◆ **Exercise requirements**
Starting at the beginning of the entries and ending with the line that contains "state / province: Colorado", reproduce every line verbatim.
++++ Entries provided ++++
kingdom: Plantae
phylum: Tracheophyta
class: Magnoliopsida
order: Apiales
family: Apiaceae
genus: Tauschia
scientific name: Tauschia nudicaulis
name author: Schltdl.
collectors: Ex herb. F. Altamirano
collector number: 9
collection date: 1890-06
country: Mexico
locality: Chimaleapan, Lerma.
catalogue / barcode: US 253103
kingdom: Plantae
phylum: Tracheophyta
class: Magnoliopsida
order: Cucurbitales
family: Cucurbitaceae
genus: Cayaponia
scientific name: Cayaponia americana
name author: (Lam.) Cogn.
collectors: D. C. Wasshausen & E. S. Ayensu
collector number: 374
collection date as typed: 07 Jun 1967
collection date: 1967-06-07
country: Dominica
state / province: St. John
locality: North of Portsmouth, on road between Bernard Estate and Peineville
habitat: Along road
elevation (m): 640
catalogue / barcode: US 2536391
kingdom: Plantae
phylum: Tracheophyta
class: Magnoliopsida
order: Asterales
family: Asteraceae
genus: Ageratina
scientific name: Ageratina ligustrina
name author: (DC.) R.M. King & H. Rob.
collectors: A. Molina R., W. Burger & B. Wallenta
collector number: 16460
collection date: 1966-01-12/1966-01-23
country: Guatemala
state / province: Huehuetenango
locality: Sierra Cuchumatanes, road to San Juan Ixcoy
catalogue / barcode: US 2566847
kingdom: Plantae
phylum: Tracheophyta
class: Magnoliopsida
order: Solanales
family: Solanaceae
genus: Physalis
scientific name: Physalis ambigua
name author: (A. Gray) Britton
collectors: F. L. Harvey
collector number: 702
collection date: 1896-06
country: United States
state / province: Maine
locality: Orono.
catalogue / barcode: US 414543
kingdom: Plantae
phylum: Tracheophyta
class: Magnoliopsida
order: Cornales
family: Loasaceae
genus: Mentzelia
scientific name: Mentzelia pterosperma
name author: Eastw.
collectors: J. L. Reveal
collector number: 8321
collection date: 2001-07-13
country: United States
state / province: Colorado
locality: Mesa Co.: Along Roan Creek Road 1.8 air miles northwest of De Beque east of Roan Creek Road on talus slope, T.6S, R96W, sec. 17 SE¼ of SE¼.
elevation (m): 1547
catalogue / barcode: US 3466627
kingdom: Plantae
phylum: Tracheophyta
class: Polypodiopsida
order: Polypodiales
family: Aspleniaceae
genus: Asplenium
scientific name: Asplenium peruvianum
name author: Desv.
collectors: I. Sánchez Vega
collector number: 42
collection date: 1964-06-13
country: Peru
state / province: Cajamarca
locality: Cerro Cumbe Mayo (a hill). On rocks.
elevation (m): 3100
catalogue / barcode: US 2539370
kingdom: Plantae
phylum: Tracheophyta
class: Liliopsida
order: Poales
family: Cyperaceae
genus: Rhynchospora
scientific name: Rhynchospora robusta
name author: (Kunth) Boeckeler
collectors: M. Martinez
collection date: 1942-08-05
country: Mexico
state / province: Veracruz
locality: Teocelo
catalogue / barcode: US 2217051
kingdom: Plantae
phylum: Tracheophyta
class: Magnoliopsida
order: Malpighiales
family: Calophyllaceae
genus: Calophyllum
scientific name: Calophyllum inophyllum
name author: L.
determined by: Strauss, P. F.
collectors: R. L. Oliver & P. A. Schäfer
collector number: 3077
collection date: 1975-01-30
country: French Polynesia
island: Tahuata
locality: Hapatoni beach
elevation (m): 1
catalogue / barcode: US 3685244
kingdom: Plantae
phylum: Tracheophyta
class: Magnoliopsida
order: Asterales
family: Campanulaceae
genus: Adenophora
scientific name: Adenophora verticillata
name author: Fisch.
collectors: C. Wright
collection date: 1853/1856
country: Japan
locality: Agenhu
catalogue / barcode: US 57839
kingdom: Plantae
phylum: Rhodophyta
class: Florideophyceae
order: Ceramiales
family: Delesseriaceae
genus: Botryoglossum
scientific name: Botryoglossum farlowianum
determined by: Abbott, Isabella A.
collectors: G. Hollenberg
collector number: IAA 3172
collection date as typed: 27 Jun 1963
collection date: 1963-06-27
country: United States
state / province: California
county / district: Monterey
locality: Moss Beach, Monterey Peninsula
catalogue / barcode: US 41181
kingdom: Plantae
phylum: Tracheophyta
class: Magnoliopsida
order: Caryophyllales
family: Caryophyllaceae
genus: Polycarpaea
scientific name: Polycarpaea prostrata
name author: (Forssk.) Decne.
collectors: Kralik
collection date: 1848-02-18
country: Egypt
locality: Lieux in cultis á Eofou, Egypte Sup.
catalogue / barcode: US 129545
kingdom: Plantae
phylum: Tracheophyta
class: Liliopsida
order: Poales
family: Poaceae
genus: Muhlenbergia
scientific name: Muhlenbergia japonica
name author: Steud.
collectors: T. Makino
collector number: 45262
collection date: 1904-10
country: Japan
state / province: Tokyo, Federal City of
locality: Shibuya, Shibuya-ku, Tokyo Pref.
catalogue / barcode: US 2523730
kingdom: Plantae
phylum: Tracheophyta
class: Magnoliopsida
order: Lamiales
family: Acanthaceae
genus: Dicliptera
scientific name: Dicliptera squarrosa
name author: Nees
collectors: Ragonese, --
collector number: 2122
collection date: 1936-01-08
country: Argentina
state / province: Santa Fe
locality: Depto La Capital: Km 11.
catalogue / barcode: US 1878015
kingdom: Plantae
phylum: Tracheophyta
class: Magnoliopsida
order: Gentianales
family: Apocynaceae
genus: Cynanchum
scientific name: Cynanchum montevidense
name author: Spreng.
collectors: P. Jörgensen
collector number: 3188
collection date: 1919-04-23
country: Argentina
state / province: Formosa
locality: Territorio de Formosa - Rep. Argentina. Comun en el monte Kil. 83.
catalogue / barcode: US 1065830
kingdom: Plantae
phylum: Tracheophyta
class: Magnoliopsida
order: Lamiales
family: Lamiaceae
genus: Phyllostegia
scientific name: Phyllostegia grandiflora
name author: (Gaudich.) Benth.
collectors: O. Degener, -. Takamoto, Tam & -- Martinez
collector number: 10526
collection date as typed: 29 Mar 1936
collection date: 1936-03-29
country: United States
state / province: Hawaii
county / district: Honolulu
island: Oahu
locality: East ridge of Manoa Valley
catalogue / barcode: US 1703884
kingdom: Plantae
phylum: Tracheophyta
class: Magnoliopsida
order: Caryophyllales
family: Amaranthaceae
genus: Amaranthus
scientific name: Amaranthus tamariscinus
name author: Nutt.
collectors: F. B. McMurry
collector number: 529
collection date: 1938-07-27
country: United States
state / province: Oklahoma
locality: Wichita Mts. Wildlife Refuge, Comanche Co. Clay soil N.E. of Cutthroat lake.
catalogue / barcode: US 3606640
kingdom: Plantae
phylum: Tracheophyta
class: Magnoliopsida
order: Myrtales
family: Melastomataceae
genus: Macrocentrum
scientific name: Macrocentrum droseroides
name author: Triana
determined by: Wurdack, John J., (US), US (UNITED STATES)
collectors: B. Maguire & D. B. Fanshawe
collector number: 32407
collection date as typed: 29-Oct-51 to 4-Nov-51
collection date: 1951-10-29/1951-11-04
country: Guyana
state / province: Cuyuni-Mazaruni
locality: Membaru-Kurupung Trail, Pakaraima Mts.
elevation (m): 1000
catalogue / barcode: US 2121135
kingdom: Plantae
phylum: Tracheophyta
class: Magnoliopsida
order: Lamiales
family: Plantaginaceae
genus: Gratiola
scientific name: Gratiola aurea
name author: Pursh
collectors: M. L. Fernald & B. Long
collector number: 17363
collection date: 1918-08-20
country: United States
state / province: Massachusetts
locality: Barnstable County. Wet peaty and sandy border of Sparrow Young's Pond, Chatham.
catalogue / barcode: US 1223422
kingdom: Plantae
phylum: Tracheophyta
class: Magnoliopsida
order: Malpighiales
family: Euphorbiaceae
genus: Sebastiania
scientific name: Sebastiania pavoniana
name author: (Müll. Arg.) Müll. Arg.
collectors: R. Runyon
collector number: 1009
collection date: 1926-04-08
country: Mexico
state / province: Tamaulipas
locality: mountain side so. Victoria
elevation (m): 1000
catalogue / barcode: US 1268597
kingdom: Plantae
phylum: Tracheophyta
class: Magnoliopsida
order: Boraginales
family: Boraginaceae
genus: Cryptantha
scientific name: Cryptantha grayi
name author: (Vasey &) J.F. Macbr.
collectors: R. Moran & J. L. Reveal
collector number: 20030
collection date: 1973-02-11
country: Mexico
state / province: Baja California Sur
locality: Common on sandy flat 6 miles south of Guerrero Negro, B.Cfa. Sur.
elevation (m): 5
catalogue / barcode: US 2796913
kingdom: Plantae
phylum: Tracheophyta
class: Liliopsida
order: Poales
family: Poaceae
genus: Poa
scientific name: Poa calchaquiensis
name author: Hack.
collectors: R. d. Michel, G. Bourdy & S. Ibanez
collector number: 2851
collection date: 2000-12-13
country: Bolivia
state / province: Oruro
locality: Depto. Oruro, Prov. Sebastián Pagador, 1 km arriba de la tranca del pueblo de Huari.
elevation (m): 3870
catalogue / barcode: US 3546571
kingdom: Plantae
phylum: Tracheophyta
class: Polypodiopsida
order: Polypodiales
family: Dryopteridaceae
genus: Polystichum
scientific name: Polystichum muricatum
++++
◆ **Response**
kingdom: Plantae
phylum: Tracheophyta
class: Magnoliopsida
order: Apiales
family: Apiaceae
genus: Tauschia
scientific name: Tauschia nudicaulis
name author: Schltdl.
collectors: Ex herb. F. Altamirano
collector number: 9
collection date: 1890-06
country: Mexico
locality: Chimaleapan, Lerma.
catalogue / barcode: US 253103
kingdom: Plantae
phylum: Tracheophyta
class: Magnoliopsida
order: Cucurbitales
family: Cucurbitaceae
genus: Cayaponia
scientific name: Cayaponia americana
name author: (Lam.) Cogn.
collectors: D. C. Wasshausen & E. S. Ayensu
collector number: 374
collection date as typed: 07 Jun 1967
collection date: 1967-06-07
country: Dominica
state / province: St. John
locality: North of Portsmouth, on road between Bernard Estate and Peineville
habitat: Along road
elevation (m): 640
catalogue / barcode: US 2536391
kingdom: Plantae
phylum: Tracheophyta
class: Magnoliopsida
order: Asterales
family: Asteraceae
genus: Ageratina
scientific name: Ageratina ligustrina
name author: (DC.) R.M. King & H. Rob.
collectors: A. Molina R., W. Burger & B. Wallenta
collector number: 16460
collection date: 1966-01-12/1966-01-23
country: Guatemala
state / province: Huehuetenango
locality: Sierra Cuchumatanes, road to San Juan Ixcoy
catalogue / barcode: US 2566847
kingdom: Plantae
phylum: Tracheophyta
class: Magnoliopsida
order: Solanales
family: Solanaceae
genus: Physalis
scientific name: Physalis ambigua
name author: (A. Gray) Britton
collectors: F. L. Harvey
collector number: 702
collection date: 1896-06
country: United States
state / province: Maine
locality: Orono.
catalogue / barcode: US 414543
kingdom: Plantae
phylum: Tracheophyta
class: Magnoliopsida
order: Cornales
family: Loasaceae
genus: Mentzelia
scientific name: Mentzelia pterosperma
name author: Eastw.
collectors: J. L. Reveal
collector number: 8321
collection date: 2001-07-13
country: United States
state / province: Colorado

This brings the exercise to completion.